Ryanair now the kingmaker in battle for airline
The UK's Competition and Markets Authority (CMA) has ordered Ryanair to cut its stake in Aer Lingus to 5pc at most. It made the decision following competition concerns.
Ryanair has been battling the ruling, but is rapidly running out of avenues of appeal. The UK Court of Appeal has already upheld the CMA decision and now Ryanair is trying to appeal to the UK's Supreme Court. There's no certainty that it will even get permission to make that appeal.
If it doesn't, the CMA is certain to quickly proceed with a process to enforce the sell-down.
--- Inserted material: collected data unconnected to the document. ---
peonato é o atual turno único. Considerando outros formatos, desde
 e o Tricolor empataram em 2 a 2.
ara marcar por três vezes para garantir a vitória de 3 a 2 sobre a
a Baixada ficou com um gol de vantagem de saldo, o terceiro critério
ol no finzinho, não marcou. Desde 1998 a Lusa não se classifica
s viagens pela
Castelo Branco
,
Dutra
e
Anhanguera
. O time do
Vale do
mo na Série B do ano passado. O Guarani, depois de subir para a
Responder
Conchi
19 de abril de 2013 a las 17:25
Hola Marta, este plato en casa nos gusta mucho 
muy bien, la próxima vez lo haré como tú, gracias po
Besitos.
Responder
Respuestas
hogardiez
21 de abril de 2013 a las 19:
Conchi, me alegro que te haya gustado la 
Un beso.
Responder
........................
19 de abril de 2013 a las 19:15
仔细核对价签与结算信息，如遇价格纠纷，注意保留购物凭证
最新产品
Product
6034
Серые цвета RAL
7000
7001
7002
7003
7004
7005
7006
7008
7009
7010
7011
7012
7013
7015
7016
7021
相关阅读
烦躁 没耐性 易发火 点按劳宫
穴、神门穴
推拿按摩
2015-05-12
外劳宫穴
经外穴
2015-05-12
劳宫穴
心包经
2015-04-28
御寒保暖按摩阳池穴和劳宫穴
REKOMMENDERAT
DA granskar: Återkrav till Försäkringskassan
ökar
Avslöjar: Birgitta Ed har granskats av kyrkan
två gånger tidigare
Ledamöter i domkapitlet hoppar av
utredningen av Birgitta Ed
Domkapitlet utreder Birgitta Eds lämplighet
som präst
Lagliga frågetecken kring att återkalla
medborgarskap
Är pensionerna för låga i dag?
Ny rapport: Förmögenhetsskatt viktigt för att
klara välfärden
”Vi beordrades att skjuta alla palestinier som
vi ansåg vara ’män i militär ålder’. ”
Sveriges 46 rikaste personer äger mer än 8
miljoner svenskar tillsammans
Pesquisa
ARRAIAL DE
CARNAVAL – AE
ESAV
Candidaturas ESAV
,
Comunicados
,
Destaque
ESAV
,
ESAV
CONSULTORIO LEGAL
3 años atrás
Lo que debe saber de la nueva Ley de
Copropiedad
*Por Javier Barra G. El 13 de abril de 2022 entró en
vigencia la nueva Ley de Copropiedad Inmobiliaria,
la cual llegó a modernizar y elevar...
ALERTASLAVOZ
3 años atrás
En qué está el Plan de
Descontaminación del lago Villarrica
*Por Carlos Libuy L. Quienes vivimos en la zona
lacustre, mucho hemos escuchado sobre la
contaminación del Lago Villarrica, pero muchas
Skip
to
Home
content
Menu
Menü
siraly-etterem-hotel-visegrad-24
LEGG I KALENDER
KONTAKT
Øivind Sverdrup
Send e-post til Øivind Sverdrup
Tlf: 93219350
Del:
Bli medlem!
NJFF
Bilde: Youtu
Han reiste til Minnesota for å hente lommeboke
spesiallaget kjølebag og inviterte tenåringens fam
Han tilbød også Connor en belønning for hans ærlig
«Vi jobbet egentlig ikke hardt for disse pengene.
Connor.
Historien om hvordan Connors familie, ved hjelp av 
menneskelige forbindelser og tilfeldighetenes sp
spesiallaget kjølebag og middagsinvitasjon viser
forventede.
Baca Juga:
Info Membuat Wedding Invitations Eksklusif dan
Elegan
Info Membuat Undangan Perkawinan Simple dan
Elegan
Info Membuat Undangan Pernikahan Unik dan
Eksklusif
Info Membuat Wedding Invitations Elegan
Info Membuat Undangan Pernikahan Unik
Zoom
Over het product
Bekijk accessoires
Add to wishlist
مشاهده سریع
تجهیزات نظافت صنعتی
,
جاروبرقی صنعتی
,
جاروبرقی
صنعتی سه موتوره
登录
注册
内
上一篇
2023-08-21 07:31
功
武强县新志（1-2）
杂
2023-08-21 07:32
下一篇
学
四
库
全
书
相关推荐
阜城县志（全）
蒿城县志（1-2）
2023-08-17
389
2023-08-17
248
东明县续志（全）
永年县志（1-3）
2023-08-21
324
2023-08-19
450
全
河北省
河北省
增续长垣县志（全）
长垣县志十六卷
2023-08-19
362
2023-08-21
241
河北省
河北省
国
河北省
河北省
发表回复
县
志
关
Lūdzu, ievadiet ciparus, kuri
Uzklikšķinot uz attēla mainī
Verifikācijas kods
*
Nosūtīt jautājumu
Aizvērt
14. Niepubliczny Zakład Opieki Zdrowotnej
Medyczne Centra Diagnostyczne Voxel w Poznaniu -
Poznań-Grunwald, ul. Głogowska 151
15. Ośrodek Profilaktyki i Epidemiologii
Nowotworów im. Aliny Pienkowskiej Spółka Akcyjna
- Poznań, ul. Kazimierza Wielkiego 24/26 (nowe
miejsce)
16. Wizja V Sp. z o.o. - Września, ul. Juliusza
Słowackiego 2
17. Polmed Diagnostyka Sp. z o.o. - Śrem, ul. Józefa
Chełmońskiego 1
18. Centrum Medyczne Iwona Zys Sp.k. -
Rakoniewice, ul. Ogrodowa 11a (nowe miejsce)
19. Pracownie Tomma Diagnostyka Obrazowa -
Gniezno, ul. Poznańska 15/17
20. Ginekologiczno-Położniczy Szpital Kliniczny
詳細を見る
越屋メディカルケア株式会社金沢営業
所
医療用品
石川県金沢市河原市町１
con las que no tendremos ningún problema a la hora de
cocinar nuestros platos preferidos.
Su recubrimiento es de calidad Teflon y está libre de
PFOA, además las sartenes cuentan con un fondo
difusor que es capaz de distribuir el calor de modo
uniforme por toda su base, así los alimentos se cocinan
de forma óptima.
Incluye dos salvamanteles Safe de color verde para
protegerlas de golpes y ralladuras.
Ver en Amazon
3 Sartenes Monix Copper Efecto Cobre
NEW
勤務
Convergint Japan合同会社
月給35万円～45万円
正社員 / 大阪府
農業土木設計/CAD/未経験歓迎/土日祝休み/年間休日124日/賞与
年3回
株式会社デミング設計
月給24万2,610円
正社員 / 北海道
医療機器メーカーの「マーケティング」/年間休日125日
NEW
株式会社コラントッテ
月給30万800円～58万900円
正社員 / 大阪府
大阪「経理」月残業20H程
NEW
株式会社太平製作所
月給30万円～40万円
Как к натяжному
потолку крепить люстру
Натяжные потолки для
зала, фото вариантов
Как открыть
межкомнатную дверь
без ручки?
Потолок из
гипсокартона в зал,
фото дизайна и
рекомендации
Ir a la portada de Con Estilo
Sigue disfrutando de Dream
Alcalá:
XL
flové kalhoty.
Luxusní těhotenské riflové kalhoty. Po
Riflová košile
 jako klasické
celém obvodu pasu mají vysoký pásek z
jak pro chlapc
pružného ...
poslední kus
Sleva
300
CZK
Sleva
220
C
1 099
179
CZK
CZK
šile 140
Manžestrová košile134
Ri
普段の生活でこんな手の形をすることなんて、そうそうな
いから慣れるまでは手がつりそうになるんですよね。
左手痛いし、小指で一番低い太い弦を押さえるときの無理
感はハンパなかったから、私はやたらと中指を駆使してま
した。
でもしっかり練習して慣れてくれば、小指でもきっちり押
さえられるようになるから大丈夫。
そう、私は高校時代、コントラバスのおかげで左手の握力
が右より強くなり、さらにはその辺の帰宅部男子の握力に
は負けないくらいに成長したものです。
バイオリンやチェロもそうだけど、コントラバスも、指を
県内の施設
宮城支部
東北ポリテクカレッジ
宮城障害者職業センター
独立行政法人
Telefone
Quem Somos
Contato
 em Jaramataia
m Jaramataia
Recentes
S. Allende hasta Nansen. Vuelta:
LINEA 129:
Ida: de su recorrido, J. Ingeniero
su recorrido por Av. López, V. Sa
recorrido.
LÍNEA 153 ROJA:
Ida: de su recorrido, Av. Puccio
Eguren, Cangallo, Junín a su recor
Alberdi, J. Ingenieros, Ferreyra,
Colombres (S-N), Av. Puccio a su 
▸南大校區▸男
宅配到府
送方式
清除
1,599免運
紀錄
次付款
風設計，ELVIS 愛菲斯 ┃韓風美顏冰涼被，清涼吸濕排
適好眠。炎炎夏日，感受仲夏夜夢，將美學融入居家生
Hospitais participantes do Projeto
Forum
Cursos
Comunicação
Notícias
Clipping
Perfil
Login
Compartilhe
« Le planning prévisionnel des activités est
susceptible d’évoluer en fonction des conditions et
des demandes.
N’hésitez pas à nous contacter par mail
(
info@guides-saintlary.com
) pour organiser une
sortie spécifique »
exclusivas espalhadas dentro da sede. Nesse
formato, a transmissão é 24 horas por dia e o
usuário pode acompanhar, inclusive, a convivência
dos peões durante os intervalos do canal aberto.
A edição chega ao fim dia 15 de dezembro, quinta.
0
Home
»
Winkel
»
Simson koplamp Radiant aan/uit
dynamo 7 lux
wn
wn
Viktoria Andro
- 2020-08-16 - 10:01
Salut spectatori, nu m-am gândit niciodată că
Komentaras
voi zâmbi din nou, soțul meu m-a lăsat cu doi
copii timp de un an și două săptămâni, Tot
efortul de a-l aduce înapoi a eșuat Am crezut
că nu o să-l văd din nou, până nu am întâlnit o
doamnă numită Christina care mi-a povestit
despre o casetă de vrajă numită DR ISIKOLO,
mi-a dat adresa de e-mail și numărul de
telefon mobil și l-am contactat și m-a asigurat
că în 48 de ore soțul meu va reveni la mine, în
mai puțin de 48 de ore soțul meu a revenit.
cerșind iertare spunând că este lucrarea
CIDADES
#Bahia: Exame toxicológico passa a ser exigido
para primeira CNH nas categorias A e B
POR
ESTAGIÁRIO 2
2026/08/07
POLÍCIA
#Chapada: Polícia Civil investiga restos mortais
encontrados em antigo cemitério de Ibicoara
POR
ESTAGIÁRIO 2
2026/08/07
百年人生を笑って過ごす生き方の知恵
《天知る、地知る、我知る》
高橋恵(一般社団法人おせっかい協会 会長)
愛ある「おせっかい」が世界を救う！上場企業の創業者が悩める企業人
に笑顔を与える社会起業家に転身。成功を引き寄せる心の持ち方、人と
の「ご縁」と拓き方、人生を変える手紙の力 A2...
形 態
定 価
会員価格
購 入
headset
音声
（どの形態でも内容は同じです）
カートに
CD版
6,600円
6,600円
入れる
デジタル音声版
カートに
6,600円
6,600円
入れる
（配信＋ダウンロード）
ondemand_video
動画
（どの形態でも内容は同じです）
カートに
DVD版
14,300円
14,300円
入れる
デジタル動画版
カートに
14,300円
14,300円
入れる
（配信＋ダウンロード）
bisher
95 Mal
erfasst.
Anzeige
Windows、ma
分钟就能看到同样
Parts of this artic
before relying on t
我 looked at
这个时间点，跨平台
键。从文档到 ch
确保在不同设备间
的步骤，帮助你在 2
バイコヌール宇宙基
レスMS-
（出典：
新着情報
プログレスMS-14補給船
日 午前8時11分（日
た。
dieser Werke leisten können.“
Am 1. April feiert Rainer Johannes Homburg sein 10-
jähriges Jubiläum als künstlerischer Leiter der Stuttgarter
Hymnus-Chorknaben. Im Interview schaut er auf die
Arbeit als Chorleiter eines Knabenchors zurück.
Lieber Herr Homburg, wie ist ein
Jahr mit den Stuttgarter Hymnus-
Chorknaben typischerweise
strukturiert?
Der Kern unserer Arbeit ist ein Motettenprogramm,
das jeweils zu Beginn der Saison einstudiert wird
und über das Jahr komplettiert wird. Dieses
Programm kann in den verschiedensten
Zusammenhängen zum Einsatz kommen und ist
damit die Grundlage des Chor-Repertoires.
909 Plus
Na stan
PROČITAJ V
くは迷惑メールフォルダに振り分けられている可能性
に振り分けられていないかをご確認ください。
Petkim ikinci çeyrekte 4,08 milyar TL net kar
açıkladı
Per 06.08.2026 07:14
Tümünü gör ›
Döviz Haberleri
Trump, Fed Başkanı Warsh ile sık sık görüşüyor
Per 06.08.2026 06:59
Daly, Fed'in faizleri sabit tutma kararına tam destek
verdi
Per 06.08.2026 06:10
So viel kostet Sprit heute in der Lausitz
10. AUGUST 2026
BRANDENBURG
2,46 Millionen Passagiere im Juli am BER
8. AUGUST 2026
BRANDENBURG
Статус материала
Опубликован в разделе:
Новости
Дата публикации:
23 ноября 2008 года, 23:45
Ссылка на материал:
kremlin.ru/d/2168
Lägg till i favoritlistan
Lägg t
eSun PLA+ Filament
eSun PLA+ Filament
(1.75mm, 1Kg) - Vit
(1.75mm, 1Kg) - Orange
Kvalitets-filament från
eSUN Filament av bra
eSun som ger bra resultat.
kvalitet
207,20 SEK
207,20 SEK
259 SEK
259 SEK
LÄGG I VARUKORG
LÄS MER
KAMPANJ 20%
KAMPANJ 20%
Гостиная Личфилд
But Ryanair can also ask the CMA for permission to sell its entire Aer Lingus stake to IAG - something it hasn't even broached yet with the competition watchdog, however.
A big fear for the Government would be that it would publicly come out in favour of the Aer Lingus takeover, only for Ryanair to then say that it won't sell and that it didn't believe a takeover by IAG would be the best thing for Aer Lingus or the country. It would be a calculated move that would leave the Government with egg on its face.
Ryanair boss Michael O'Leary has conceded Aer Lingus needs to be sold to ensure its long-term future viability. But he has also been clear as to who that owner should be.
"I believe Aer Lingus should be owned over the longer term by Ryanair," he said in February. "I think it's the only way to keep it controlled and managed here in Ireland."
But Ryanair has made three failed attempts to buy Aer Lingus, having been blocked by Brussels. Even if it made a fourth bid it would undoubtedly fail.
At the €2.50 per Aer Lingus share that IAG has indicated it will pay, Ryanair will receive about €398m for its stake.
That compares with the €407m it paid for it and the Ryanair board will probably see the IAG offer as a deal worth taking.